━━━ INFORMATION GIVEN ━━━

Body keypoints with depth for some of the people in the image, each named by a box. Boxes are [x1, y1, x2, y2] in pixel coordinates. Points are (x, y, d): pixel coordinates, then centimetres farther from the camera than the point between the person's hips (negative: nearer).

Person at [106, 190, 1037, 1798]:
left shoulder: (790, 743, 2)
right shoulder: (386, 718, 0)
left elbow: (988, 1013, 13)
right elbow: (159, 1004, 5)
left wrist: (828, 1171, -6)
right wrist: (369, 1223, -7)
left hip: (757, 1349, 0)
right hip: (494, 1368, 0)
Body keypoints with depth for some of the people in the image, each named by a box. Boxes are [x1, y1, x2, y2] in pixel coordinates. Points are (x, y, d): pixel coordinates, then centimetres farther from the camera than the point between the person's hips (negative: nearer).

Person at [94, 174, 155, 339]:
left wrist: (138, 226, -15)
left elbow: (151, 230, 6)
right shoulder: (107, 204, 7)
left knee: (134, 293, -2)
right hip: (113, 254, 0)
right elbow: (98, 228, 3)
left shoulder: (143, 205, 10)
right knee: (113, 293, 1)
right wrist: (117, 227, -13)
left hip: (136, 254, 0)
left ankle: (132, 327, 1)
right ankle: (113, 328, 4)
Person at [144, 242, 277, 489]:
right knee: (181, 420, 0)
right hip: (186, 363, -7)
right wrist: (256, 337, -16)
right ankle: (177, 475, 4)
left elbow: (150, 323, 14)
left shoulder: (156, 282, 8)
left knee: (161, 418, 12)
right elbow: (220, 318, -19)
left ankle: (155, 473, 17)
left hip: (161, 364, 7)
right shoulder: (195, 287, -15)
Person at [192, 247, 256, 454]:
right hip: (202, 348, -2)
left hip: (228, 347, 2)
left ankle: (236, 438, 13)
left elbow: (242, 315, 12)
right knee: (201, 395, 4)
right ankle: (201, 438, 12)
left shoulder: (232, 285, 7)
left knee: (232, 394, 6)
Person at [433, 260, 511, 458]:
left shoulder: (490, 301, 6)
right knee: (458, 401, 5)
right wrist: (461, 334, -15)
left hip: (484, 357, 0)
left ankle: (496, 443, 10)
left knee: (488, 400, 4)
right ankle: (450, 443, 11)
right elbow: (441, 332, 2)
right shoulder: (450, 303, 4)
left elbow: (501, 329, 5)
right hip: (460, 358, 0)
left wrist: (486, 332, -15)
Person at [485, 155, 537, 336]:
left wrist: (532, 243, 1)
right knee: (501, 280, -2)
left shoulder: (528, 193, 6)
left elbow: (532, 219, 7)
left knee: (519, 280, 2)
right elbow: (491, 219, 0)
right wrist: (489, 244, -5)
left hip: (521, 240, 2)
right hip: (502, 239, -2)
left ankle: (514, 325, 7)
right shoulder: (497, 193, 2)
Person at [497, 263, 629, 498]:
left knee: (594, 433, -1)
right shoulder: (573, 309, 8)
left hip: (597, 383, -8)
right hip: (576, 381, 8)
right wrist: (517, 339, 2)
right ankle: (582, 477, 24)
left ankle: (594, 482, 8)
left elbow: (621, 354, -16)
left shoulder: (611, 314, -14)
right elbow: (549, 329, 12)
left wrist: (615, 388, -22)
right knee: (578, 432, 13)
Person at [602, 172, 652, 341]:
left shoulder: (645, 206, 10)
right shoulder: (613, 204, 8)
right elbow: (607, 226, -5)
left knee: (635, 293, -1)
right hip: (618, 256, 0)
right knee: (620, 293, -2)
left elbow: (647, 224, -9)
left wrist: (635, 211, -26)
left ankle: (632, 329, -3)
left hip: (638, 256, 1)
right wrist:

━━━

DESCRIPTION OF THE TASK ->
Transcribe the data above verbatim.

RESPONSE TO THE EXERCISE ->
Body keypoints with depth for some of the people in the image, each named by a box. Boxes are [x1, y1, x2, y2] in pixel coordinates. Points are (x, y, d): pixel coordinates, then centimetres farther from the camera than the point between the person's hips (negative: nearer).

Person at [106, 190, 1037, 1798]:
left shoulder: (790, 743, 2)
right shoulder: (386, 718, 0)
left elbow: (988, 1013, 13)
right elbow: (159, 1004, 5)
left wrist: (828, 1171, -6)
right wrist: (369, 1223, -7)
left hip: (757, 1349, 0)
right hip: (494, 1368, 0)
Body keypoints with depth for some of the people in the image, each named by a box. Boxes are [x1, y1, x2, y2] in pixel coordinates. Points are (x, y, d): pixel coordinates, then centimetres farther from the camera than the point between the person's hips (negative: nearer).

Person at [94, 174, 155, 339]:
left wrist: (138, 226, -15)
left elbow: (151, 230, 6)
right shoulder: (107, 204, 7)
left knee: (134, 293, -2)
right hip: (113, 254, 0)
right elbow: (98, 228, 3)
left shoulder: (143, 205, 10)
right knee: (113, 293, 1)
right wrist: (117, 227, -13)
left hip: (136, 254, 0)
left ankle: (132, 327, 1)
right ankle: (113, 328, 4)
Person at [144, 242, 277, 489]:
right knee: (181, 420, 0)
right hip: (186, 363, -7)
right wrist: (256, 337, -16)
right ankle: (177, 475, 4)
left elbow: (150, 323, 14)
left shoulder: (156, 282, 8)
left knee: (161, 418, 12)
right elbow: (220, 318, -19)
left ankle: (155, 473, 17)
left hip: (161, 364, 7)
right shoulder: (195, 287, -15)
Person at [192, 247, 256, 454]:
right hip: (202, 348, -2)
left hip: (228, 347, 2)
left ankle: (236, 438, 13)
left elbow: (242, 315, 12)
right knee: (201, 395, 4)
right ankle: (201, 438, 12)
left shoulder: (232, 285, 7)
left knee: (232, 394, 6)
Person at [433, 260, 511, 458]:
left shoulder: (490, 301, 6)
right knee: (458, 401, 5)
right wrist: (461, 334, -15)
left hip: (484, 357, 0)
left ankle: (496, 443, 10)
left knee: (488, 400, 4)
right ankle: (450, 443, 11)
right elbow: (441, 332, 2)
right shoulder: (450, 303, 4)
left elbow: (501, 329, 5)
right hip: (460, 358, 0)
left wrist: (486, 332, -15)
Person at [485, 155, 537, 336]:
left wrist: (532, 243, 1)
right knee: (501, 280, -2)
left shoulder: (528, 193, 6)
left elbow: (532, 219, 7)
left knee: (519, 280, 2)
right elbow: (491, 219, 0)
right wrist: (489, 244, -5)
left hip: (521, 240, 2)
right hip: (502, 239, -2)
left ankle: (514, 325, 7)
right shoulder: (497, 193, 2)
Person at [497, 263, 629, 498]:
left knee: (594, 433, -1)
right shoulder: (573, 309, 8)
left hip: (597, 383, -8)
right hip: (576, 381, 8)
right wrist: (517, 339, 2)
right ankle: (582, 477, 24)
left ankle: (594, 482, 8)
left elbow: (621, 354, -16)
left shoulder: (611, 314, -14)
right elbow: (549, 329, 12)
left wrist: (615, 388, -22)
right knee: (578, 432, 13)
Person at [602, 172, 652, 341]:
left shoulder: (645, 206, 10)
right shoulder: (613, 204, 8)
right elbow: (607, 226, -5)
left knee: (635, 293, -1)
right hip: (618, 256, 0)
right knee: (620, 293, -2)
left elbow: (647, 224, -9)
left wrist: (635, 211, -26)
left ankle: (632, 329, -3)
left hip: (638, 256, 1)
right wrist:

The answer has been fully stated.